I'm currently trying to submit a job training on Google Cloud ML with the Facenet (a Tensorflow library for face recognition). I'm currently trying this (link is here) part of the library where it does the training for the model.
Going to Google Cloud ML, I'm following this tutorial (link is here) where it teaches you how to submit a training.
I was able to successfully submit a job training to Google Cloud ML but there was an error. Here are some pictures of the errors:
And here's an error from the Google Cloud Jobs logs
Here are more detailed pictures on Google Cloud Job logs
Submitting a job request was a success and it was even waiting for Tensorflow to start but right after that there's that error.

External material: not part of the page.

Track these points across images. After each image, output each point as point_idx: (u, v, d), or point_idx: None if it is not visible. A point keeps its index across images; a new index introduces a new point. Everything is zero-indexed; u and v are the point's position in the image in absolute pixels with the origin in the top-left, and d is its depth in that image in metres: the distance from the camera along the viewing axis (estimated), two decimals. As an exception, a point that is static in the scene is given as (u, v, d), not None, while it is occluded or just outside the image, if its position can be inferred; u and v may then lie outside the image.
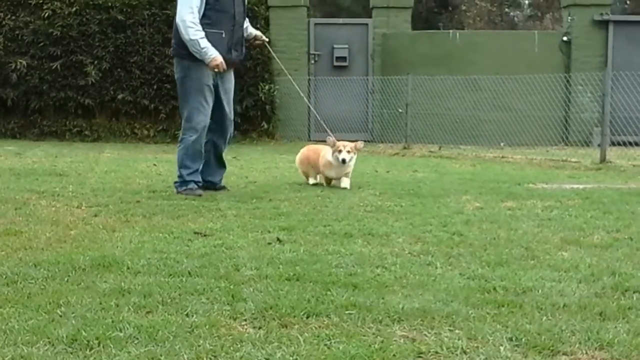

The commands I used to run this is here:
gcloud ml-engine jobs submit training facetraining_test4 \
--package-path=/Users/myname/Documents/projects/tf-projects/facenet/src/ \
--module-name=/Users/myname/Documents/projects/tf-projects/facenet/src/facenet_train_classifier.py \
--staging-bucket=gs://facenet-training-test \
--region=asia-east1 \
--config=/Users/myname/Documents/projects/tf-projects/facenet/none_config.yml \
-- \
--logs_base_dir=/Users/myname/Documents/projects/tf-projects/logs/facenet/ \
--models_base_dir=/Users/myname/Documents/projects/tf-projects/models/facenet/ \
--data_dir=/Users/myname/Documents/projects/tf-projects/facenet_datasets/employee_dataset/employee/employee_maxpy_mtcnnpy_182/ \
--image_size=160 \
--model_def=models.inception_resnet_v1 \
--lfw_dir=/Users/myname/Documents/projects/tf-projects/facenet_datasets/lfw/lfw_mtcnnpy_160/ \
--optimizer=RMSPROP \
--learning_rate -1 \
--max_nrof_epochs=80 \
--keep_probability=0.8 \
--learning_rate_schedule_file=/Users/myname/Documents/projects/tf-projects/facenet/data/learning_rate_schedule_classifier_casia.txt \
--weight_decay=5e-5 \
--center_loss_factor=1e-4 \
Any suggestions on how to fix this? Thanks!